> [The task] Once you find the line that contains "input[AddressWidth - 1:0] address1;", write out that line and every line after it to the end of the records, exactly and with nothing else.

[Task input — start]

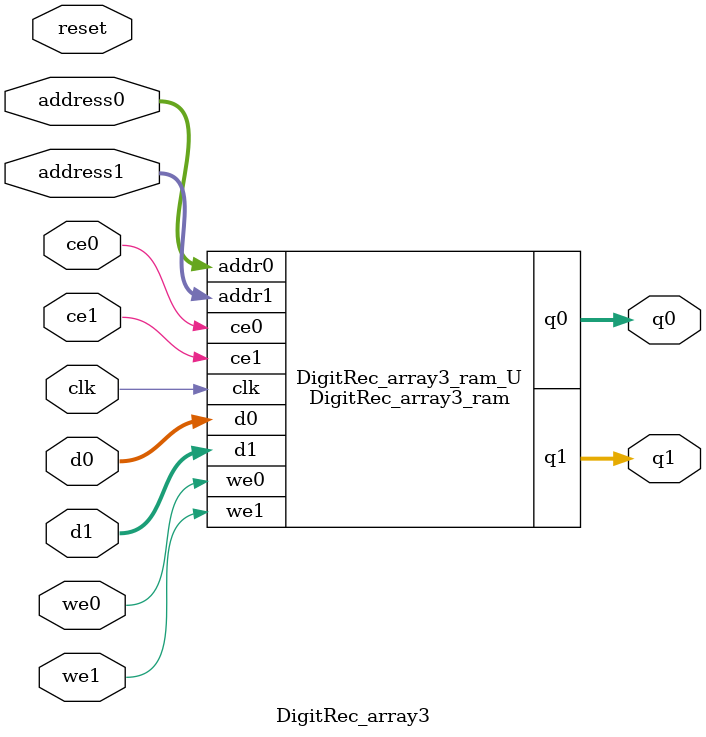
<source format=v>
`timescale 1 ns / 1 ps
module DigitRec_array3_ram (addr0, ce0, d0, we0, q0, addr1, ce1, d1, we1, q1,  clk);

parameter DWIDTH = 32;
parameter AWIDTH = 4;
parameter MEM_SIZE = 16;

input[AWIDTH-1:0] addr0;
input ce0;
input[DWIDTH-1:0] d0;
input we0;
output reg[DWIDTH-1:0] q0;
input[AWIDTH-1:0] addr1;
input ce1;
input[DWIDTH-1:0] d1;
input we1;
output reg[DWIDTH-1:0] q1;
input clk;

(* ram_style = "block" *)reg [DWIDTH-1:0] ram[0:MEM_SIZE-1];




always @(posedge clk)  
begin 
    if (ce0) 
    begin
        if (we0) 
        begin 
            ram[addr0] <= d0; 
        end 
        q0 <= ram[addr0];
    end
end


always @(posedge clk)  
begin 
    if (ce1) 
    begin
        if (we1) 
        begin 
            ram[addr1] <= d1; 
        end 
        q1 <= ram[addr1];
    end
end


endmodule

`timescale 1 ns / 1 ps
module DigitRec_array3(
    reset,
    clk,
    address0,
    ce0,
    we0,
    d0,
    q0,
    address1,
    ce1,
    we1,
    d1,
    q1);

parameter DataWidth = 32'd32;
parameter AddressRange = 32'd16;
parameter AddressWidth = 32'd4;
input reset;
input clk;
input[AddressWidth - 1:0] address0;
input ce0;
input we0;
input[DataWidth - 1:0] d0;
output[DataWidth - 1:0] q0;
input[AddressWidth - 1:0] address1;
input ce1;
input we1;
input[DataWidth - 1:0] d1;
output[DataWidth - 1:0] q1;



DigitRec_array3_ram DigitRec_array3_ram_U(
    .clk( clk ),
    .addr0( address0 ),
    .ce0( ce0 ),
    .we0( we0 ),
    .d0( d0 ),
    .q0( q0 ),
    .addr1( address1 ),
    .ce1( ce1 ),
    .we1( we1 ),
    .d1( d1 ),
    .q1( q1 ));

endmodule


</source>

[Task input — finish]

> [Solution below]
input[AddressWidth - 1:0] address1;
input ce1;
input we1;
input[DataWidth - 1:0] d1;
output[DataWidth - 1:0] q1;



DigitRec_array3_ram DigitRec_array3_ram_U(
    .clk( clk ),
    .addr0( address0 ),
    .ce0( ce0 ),
    .we0( we0 ),
    .d0( d0 ),
    .q0( q0 ),
    .addr1( address1 ),
    .ce1( ce1 ),
    .we1( we1 ),
    .d1( d1 ),
    .q1( q1 ));

endmodule


</source>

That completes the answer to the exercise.